> [Stored data entries]:
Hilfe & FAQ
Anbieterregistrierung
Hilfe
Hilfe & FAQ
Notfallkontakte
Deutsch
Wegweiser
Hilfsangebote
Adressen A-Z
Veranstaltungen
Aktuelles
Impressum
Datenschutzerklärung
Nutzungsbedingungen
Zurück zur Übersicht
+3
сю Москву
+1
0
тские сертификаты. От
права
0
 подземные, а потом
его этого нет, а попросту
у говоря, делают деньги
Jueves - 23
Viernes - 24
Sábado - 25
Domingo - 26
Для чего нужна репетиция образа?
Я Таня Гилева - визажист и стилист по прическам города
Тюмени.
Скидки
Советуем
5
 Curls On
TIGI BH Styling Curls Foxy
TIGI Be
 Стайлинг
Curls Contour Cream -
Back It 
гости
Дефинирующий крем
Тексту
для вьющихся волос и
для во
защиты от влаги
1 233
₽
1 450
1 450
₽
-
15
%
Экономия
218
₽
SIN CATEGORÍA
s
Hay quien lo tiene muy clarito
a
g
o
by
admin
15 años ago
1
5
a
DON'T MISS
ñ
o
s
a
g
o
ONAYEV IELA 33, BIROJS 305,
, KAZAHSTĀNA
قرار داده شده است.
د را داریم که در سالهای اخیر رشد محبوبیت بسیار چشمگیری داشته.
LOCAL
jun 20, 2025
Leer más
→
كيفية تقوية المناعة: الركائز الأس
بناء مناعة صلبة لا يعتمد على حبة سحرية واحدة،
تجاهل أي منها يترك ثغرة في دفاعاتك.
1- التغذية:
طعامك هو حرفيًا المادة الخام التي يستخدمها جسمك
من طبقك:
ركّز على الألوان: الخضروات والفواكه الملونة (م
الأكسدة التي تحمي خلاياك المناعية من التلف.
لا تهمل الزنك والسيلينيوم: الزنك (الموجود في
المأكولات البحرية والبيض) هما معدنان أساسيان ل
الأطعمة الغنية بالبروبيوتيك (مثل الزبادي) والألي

> [YOUR TASK]:
The answer must consist of every entry, set down exactly as given.

> [SOLUTION TO THIS PROBLEM]:
Hilfe & FAQ
Anbieterregistrierung
Hilfe
Hilfe & FAQ
Notfallkontakte
Deutsch
Wegweiser
Hilfsangebote
Adressen A-Z
Veranstaltungen
Aktuelles
Impressum
Datenschutzerklärung
Nutzungsbedingungen
Zurück zur Übersicht
+3
сю Москву
+1
0
тские сертификаты. От
права
0
 подземные, а потом
его этого нет, а попросту
у говоря, делают деньги
Jueves - 23
Viernes - 24
Sábado - 25
Domingo - 26
Для чего нужна репетиция образа?
Я Таня Гилева - визажист и стилист по прическам города
Тюмени.
Скидки
Советуем
5
 Curls On
TIGI BH Styling Curls Foxy
TIGI Be
 Стайлинг
Curls Contour Cream -
Back It 
гости
Дефинирующий крем
Тексту
для вьющихся волос и
для во
защиты от влаги
1 233
₽
1 450
1 450
₽
-
15
%
Экономия
218
₽
SIN CATEGORÍA
s
Hay quien lo tiene muy clarito
a
g
o
by
admin
15 años ago
1
5
a
DON'T MISS
ñ
o
s
a
g
o
ONAYEV IELA 33, BIROJS 305,
, KAZAHSTĀNA
قرار داده شده است.
د را داریم که در سالهای اخیر رشد محبوبیت بسیار چشمگیری داشته.
LOCAL
jun 20, 2025
Leer más
→
كيفية تقوية المناعة: الركائز الأس
بناء مناعة صلبة لا يعتمد على حبة سحرية واحدة،
تجاهل أي منها يترك ثغرة في دفاعاتك.
1- التغذية:
طعامك هو حرفيًا المادة الخام التي يستخدمها جسمك
من طبقك:
ركّز على الألوان: الخضروات والفواكه الملونة (م
الأكسدة التي تحمي خلاياك المناعية من التلف.
لا تهمل الزنك والسيلينيوم: الزنك (الموجود في
المأكولات البحرية والبيض) هما معدنان أساسيان ل
الأطعمة الغنية بالبروبيوتيك (مثل الزبادي) والألي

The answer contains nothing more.